Jumped out of the stand? "Say, you jumped out of the stand?" "Yessir" Oh, did I forget to mention that I was in a ladder stand, but he was in a climber? He jumped out of the stand?
We walked back to his tree and there it was ... about fourteen feet up on a nice big pine tree as pretty as you please. He had leaped for dear life right out of the tree from fourteen feet up, landed on his feet and took off for his life to escape the fog monster!
We went back that afternoon and rescued the climbing stand 'cause I was laughing to hard to help right then! God bless him. I've never let him live it down, just between him and me.
When I asked him why he didn't think it might be safer to stay in the tree, he said he thought it could see him and he didn't know if it could climb. It? Say what? I just let him off the hook. He was embarrassed enough. I still chuckle when I think of it.

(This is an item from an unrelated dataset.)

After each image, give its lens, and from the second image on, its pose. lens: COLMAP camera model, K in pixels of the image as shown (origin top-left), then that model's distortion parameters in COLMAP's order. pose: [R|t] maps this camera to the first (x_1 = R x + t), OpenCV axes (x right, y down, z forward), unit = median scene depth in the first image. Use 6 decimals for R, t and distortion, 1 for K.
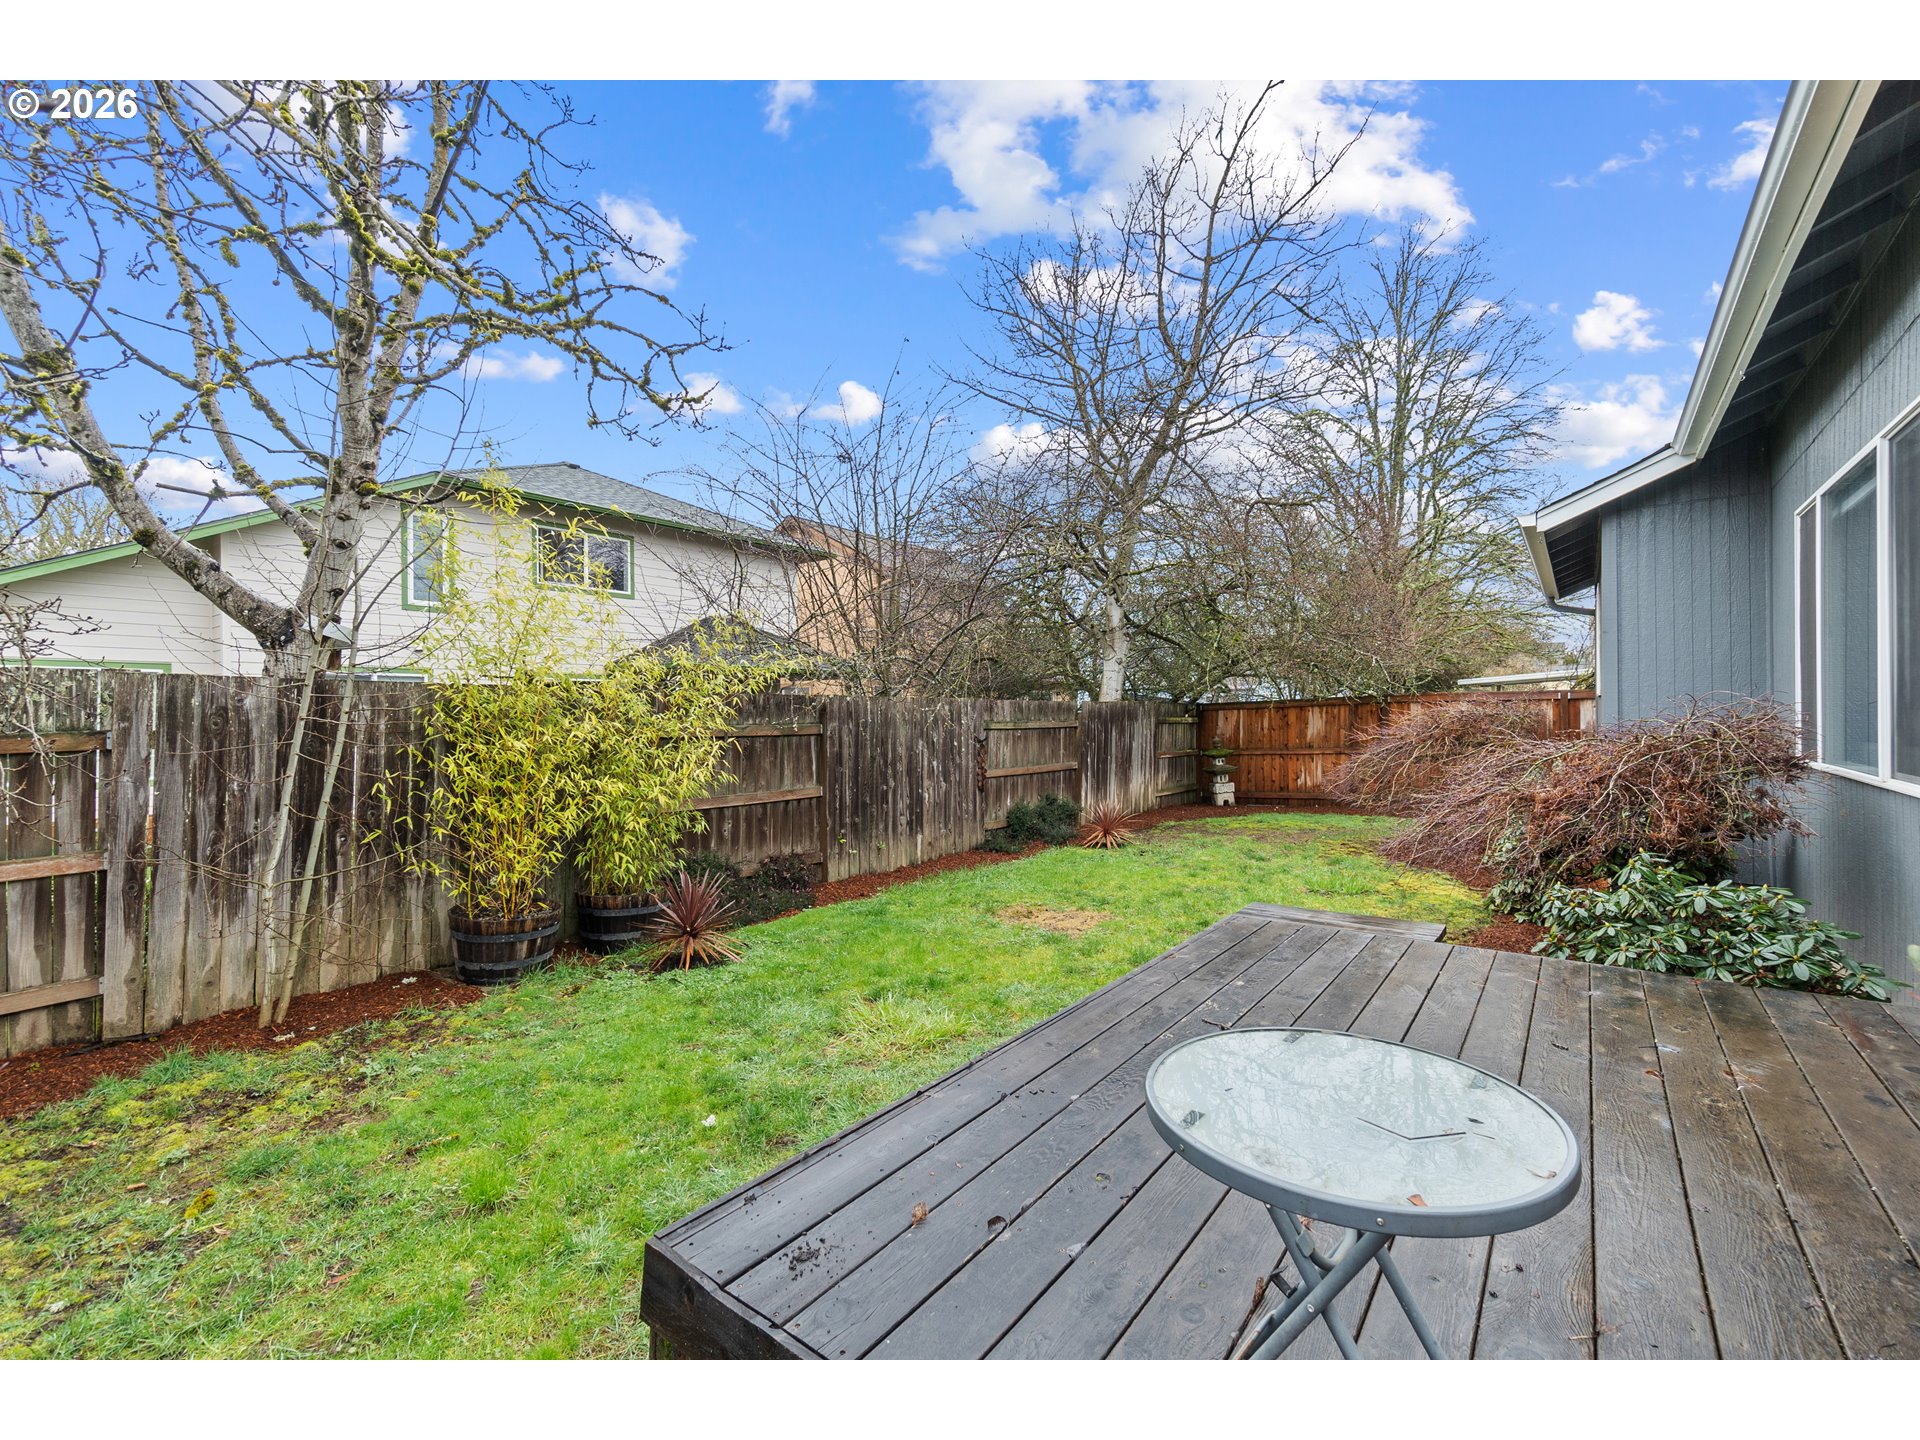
lens RADIAL K [[837.5, 0, 940.4], [0, 837.5, 714.3], [0, 0, 1]] dist [0.000063, 0.000509]
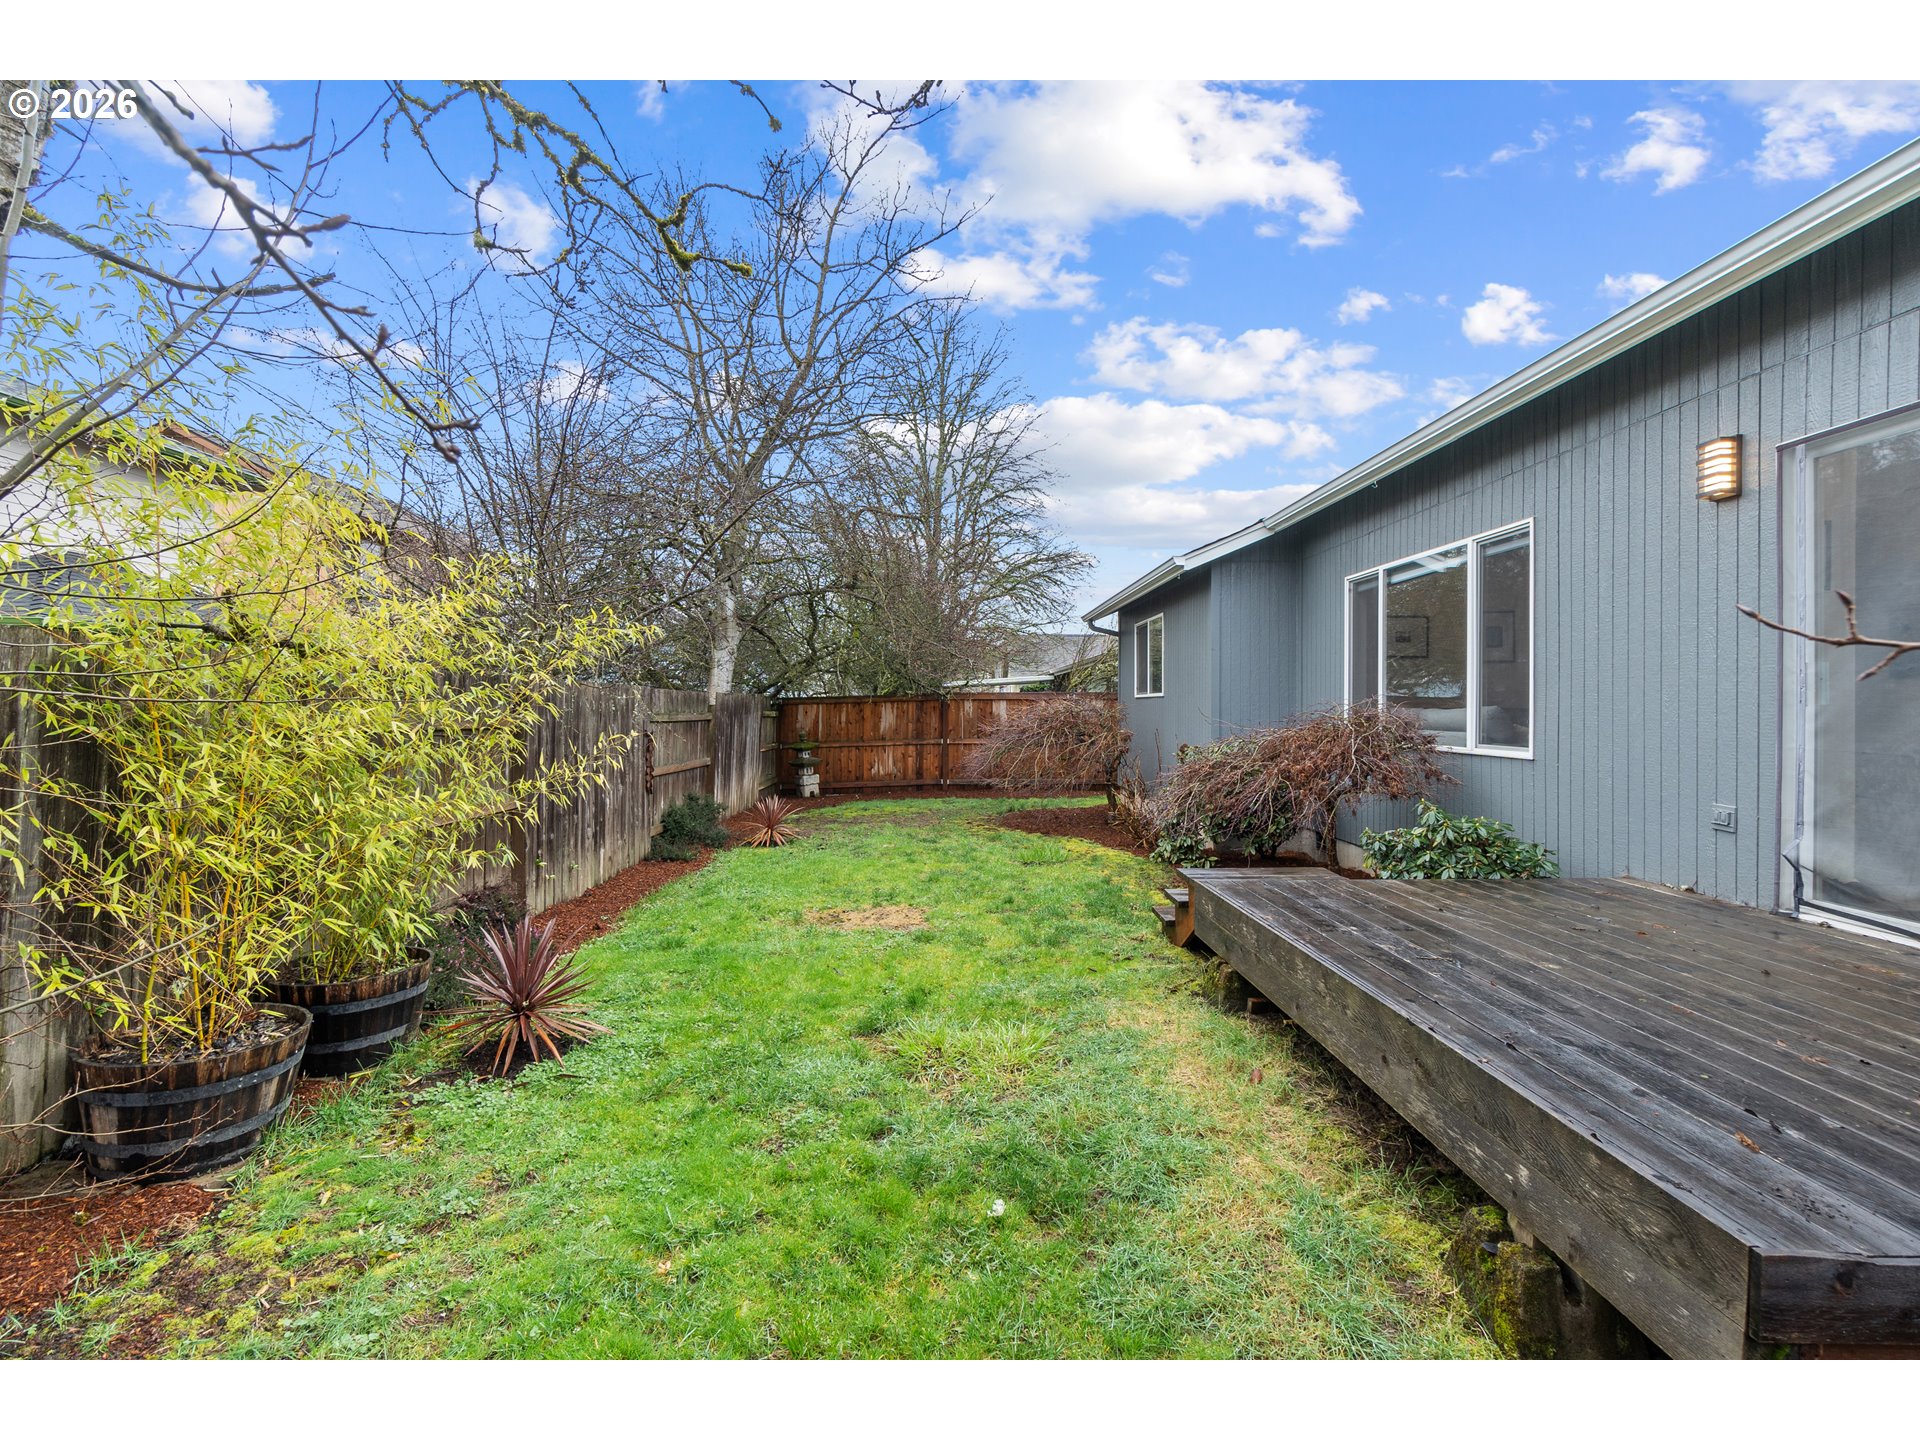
lens RADIAL K [[837.5, 0, 940.4], [0, 837.5, 714.3], [0, 0, 1]] dist [0.000063, 0.000509]
pose [[0.788033, 0.006369, 0.615600, -0.274608], [-0.008748, 0.999961, 0.000853, 0.007403], [-0.615571, -0.006058, 0.788058, 0.143751]]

PS: The part of his tale of jumping to the ground, landing flat-footed and taking off is another part I just smile about, but at least he came out unharmed, in spite his best efforts to commit suicide.
[This message has been edited by sensop (edited March 19, 2000).]
|March 21, 2000, 03:08 PM||#7|
Join Date: February 4, 2000
sensop, thanks for the post about the deer hunt with your son. That brought back vivid memories of the first time that I ever heard a screech owl when I was a boy.
I'm still wiping away the tears of laughter!
|March 22, 2000, 07:27 AM||#8|
Join Date: December 31, 1999
Location: Middle Georgia
It reminds me of that one remaining primordial cell we all still have, way down in the middle of the brain that kicks in and puts you on automatic for a few seconds.
It's hard to believe that we still have an instinct "switch" that can close so easy. 'Sure can make a fool out of you. But, in the right circumstances it could save your life.
Yep, I just jumped out o'that ol' tree and took off! Well, yeah, I mighta rolled a couple of times when I hit the ground, but I don't remember cause I was haulin' ass!
[This message has been edited by sensop (edited March 22, 2000).]